Reproduce the passage on the changing season word for word, from "As well as the" up to and including "it used to.".

_EXCERPTED TEXT:_

>>>>>

You look out of the window in the morning and summer seems to be continuing in a normal way. Blue sky and sunshine. And then you go out for a run and realise that there is a pleasant, but by now unfamiliar, crispness to the air. It’s quite refreshing to run at 17 or 18 degrees in the morning instead of already at 24. I don’t think the early morning freshness quite merits the wearing of a jacket buttoned up to the throat, in the manner of the dog-walking lady with whom I have a nodding acquaintance, but there it is. I have mentioned before that I have only once seen her in summer clothes and that was when the heatwave was at its height!
As well as the morning freshness, there are increasing piles of fallen leaves for the street sweeper, another nodding acquaintance, to clear up. Some of the trees are turning interesting colours. And the sun, which until recently set, dazzlingly, blindingly, directly opposite the flat, has now moved it’s setting position further south, as well as going to bed earlier than it used to.

<<<<<

(Source records)
>>>>>

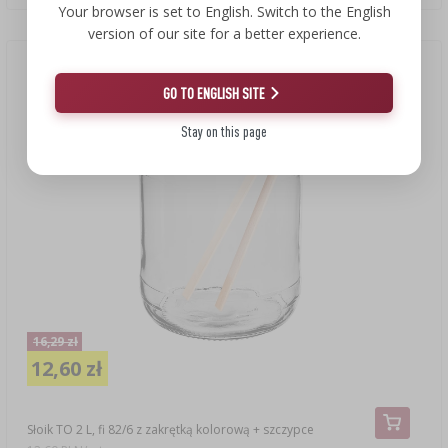
Your browser is set to English. Switch to the English
version of our site for a better experience.
Nowa cena
(-23%)
GO TO ENGLISH SITE
Stay on this page
16,29 zł
12,60 zł
Słoik TO 2 L, fi 82/6 z zakrętką kolorową + szczypce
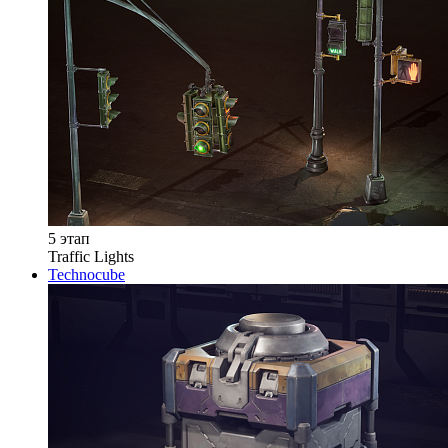
5 этап
Traffic Lights
Technocube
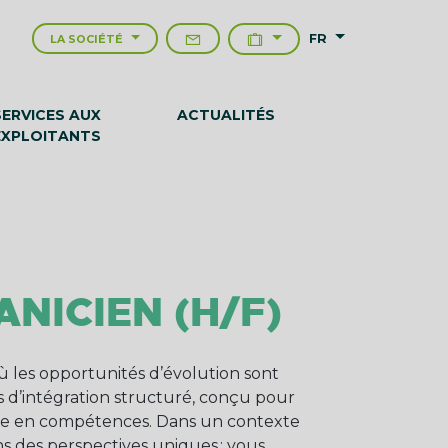
FR
LA SOCIÉTÉ
SERVICES AUX
ACTUALITÉS
EXPLOITANTS
NICIEN (H/F)
 les opportunités d’évolution sont
rs d’intégration structuré, conçu pour
ée en compétences. Dans un contexte
ns des perspectives uniques : vous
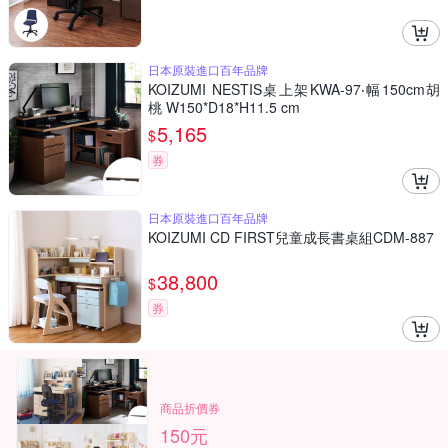
日本原裝進口百年品牌
KOIZUMI NESTIS桌上架KWA-97‧幅150cm胡
桃 W150*D18*H11.5 cm
5,165
$
券
日本原裝進口百年品牌
KOIZUMI CD FIRST兒童成長書桌組CDM-887
38,800
$
券
商品折價券
150元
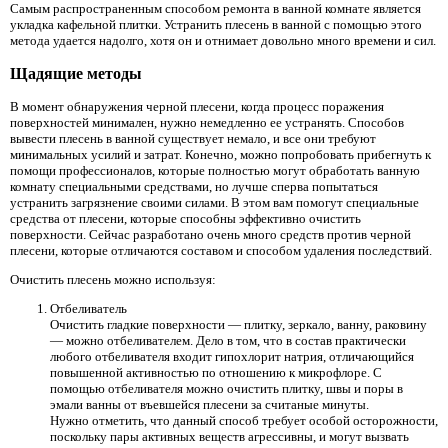
Самым распространенным способом ремонта в ванной комнате является
укладка кафельной плитки. Устранить плесень в ванной с помощью этого
метода удается надолго, хотя он и отнимает довольно много времени и сил.
Щадящие методы
В момент обнаружения черной плесени, когда процесс поражения
поверхностей минимален, нужно немедленно ее устранять. Способов
вывести плесень в ванной существует немало, и все они требуют
минимальных усилий и затрат. Конечно, можно попробовать прибегнуть к
помощи профессионалов, которые полностью могут обработать ванную
комнату специальными средствами, но лучше сперва попытаться
устранить загрязнение своими силами. В этом вам помогут специальные
средства от плесени, которые способны эффективно очистить
поверхности. Сейчас разработано очень много средств против черной
плесени, которые отличаются составом и способом удаления последствий.
Очистить плесень можно используя:
Отбеливатель
Очистить гладкие поверхности — плитку, зеркало, ванну, раковину
— можно отбеливателем. Дело в том, что в состав практически
любого отбеливателя входит гипохлорит натрия, отличающийся
повышенной активностью по отношению к микрофлоре. С
помощью отбеливателя можно очистить плитку, швы и поры в
эмали ванны от въевшейся плесени за считаные минуты.
Нужно отметить, что данный способ требует особой осторожности,
поскольку пары активных веществ агрессивны, и могут вызвать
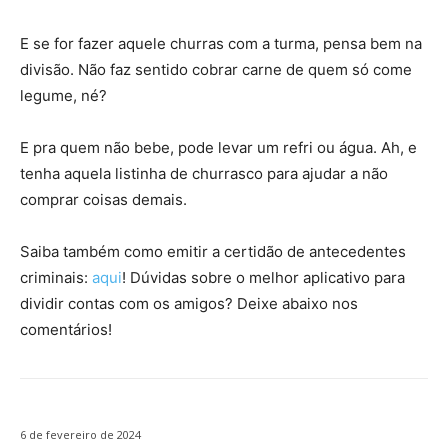
E se for fazer aquele churras com a turma, pensa bem na
divisão. Não faz sentido cobrar carne de quem só come
legume, né?
E pra quem não bebe, pode levar um refri ou água. Ah, e
tenha aquela listinha de churrasco para ajudar a não
comprar coisas demais.
Saiba também como emitir a certidão de antecedentes
criminais:
aqui
! Dúvidas sobre o melhor aplicativo para
dividir contas com os amigos? Deixe abaixo nos
comentários!
6 de fevereiro de 2024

<<<<<

_SOLVED EXERCISE:_
As well as the morning freshness, there are increasing piles of fallen leaves for the street sweeper, another nodding acquaintance, to clear up. Some of the trees are turning interesting colours. And the sun, which until recently set, dazzlingly, blindingly, directly opposite the flat, has now moved it’s setting position further south, as well as going to bed earlier than it used to.